Abstract: Sustainable energy storage and functionalized natural materials play essential roles in our everyday life. Using sustainable natural materials to develop multifunctional materials and advanced device for future technologies may reduce our dependence on petroleum and enable implantable device. Based on our research interests and expertise in manufacturing, materials from nature, energy storage, and paper electronics, our research goal is to explore sustainable energy storage and nature-enabled multifunctional materials. Meanwhile, we are interested in applying the well-developed and high-speed roll-to-roll paper manufacturing, coating, printing techniques to the emerging advanced manufacturing process.
In the first part of this talk, I will introduce multifunctional materials derived from Nature for flexible electronics, functional aerogel, liquid marble, magnetic strips etc. Nanocellulose are steadily gaining research and commercial interest due to its feature of lightweight, cost efficient, renewable, and biocompatible. Nanopaper made from cellulose nanofiber possesses interesting optical property, mechanical strength, and flexibility enabling many types of printing electronics that were not previously possible using regular paper or plastic substrates. Additionally, the transition from rigid glass to flexible paper substrates enables the creation of flexible, transparent devices that can be produced quickly using established roll-to-roll manufacturing methods.

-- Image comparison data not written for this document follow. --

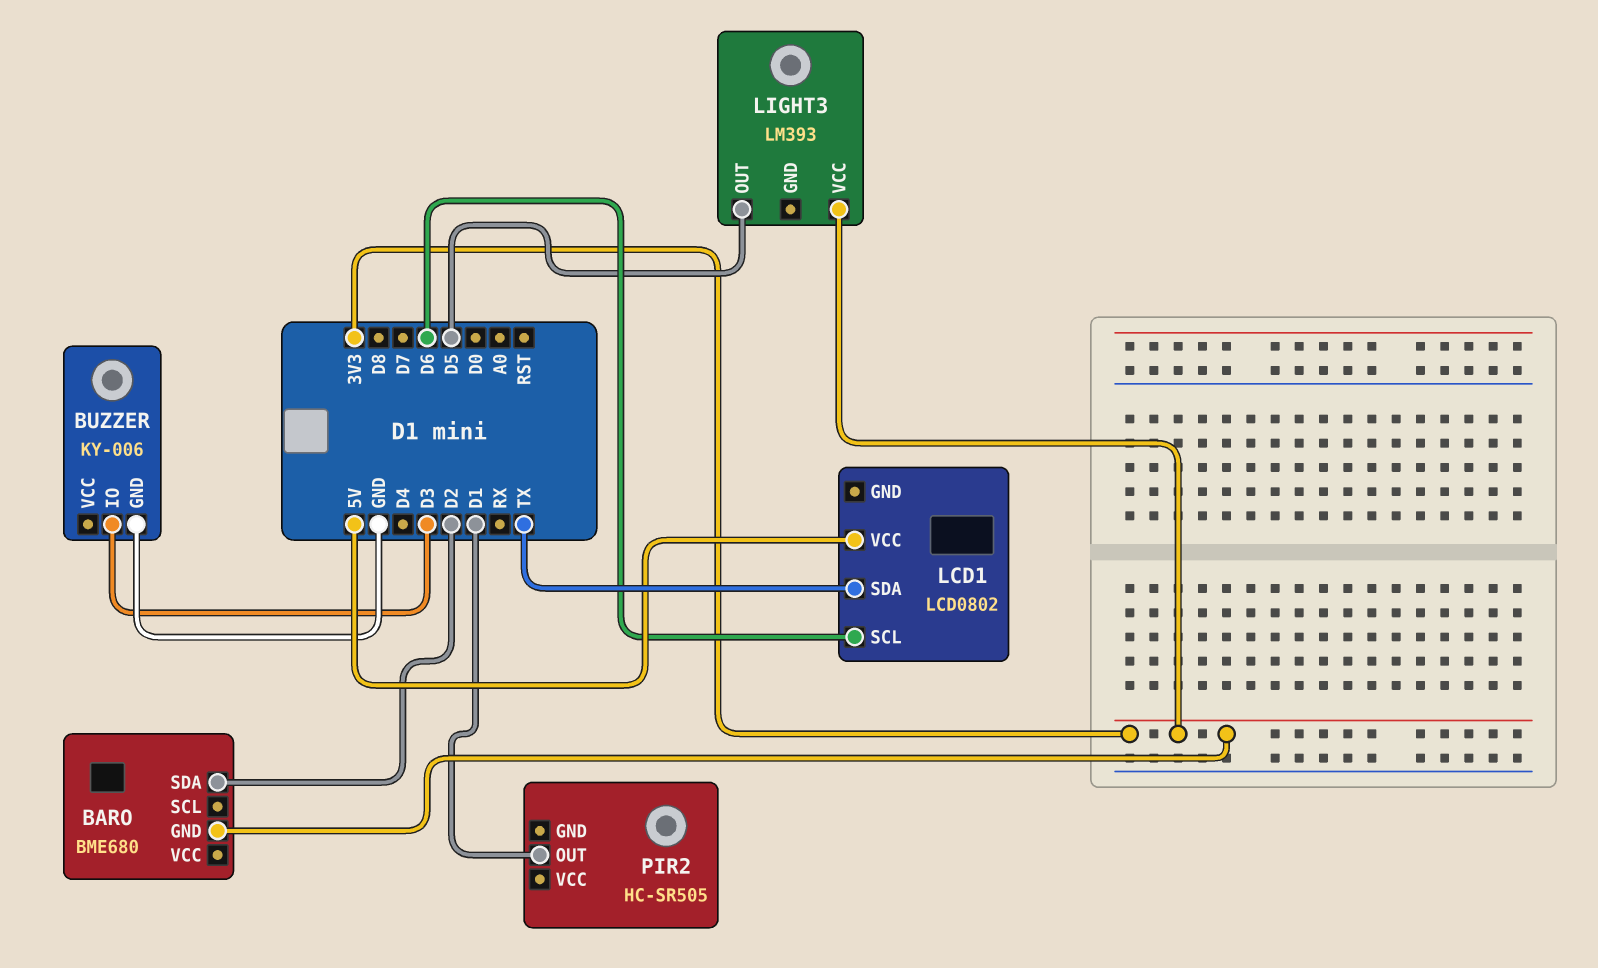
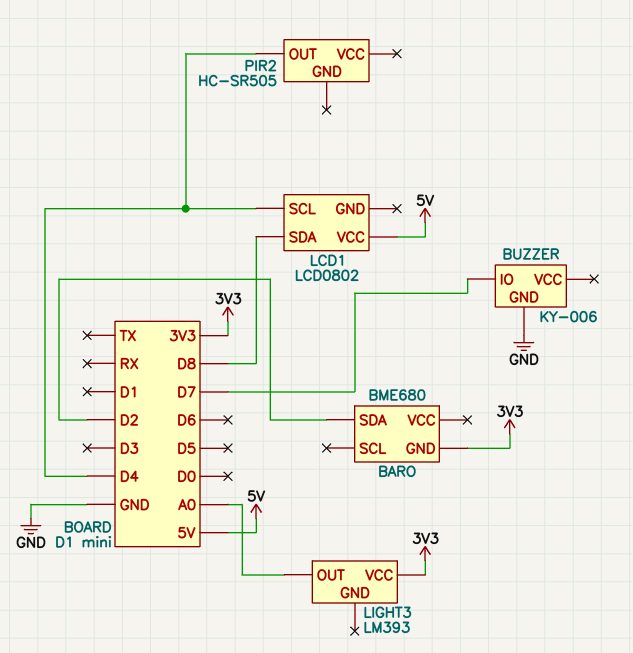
BUZZER pin IO: D3 -> D7
LCD1 pin SCL: D6 -> D4
LCD1 pin SDA: TX -> D8
LIGHT3 pin OUT: D5 -> A0
PIR2 pin OUT: D1 -> D4

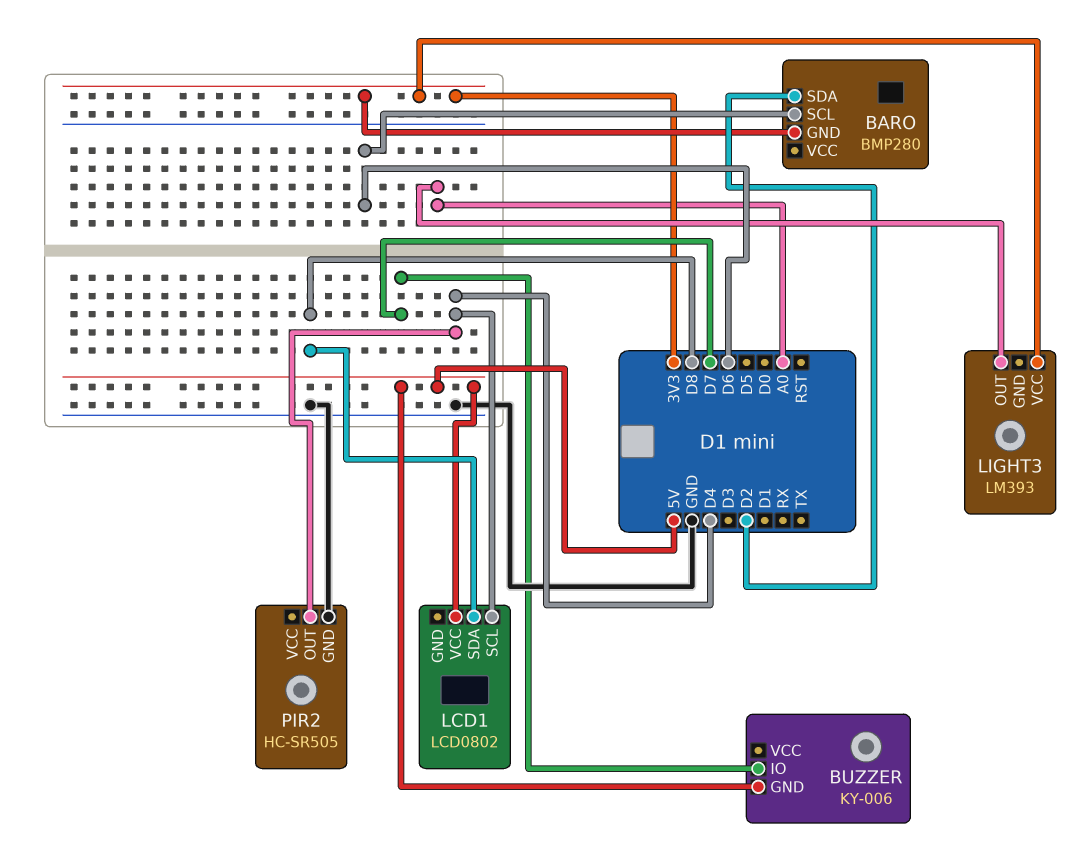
BARO: BME680 -> BMP280
BARO pin SCL: none -> D6
BUZZER pin GND: GND -> 5V
PIR2 pin GND: none -> GND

The rapid growth of renewable energy sources such as wind and solar energy can supply a significant amount of electricity all over the world, but their inherent intermittency and fluctuating nature is one of the essential barriers to utilize this enormous amount of electricity available from renewable sources. This intermittent nature of renewable sources led to an emerging need for efficient, cost-effective, and sustainable grid storage technologies. Meanwhile, with the demanding of EVs, it is urgent to develop safe and high-performance energy storage. In the second part of this talk, I will introduce our works on flow batteries, all-solid-state batteries, and metallic lithium metal anode.
Bio Hongli (Julie) Zhu is currently an assistant professor at Northeastern University. Her group focuses on the research of electrochemical energy storage, biomass-derived multifunctional materials, and emerging advanced manufacturing technologies. From 2012-2015, She works in the University of Maryland as postdoc, focusing on the research of flexible nanopaper electronics and energy storage. From 2009 to 2011, She conducted research on materials science and processing of biodegradable and renewable biomaterials from natural wood in the KTH Royal Institute of Technology in Sweden. Her expertise is on the research of environmentally friendly natural materials and energy storage, design and application of novel transparent nanostructured paper for flexible electronics, and R2R manufacturing. In energy storage, her group in Northeastern University works intensively on flow batteries, all-solid-state batteries, and alkali metal ion batteries, such as Li+, Na+, K+ batteries.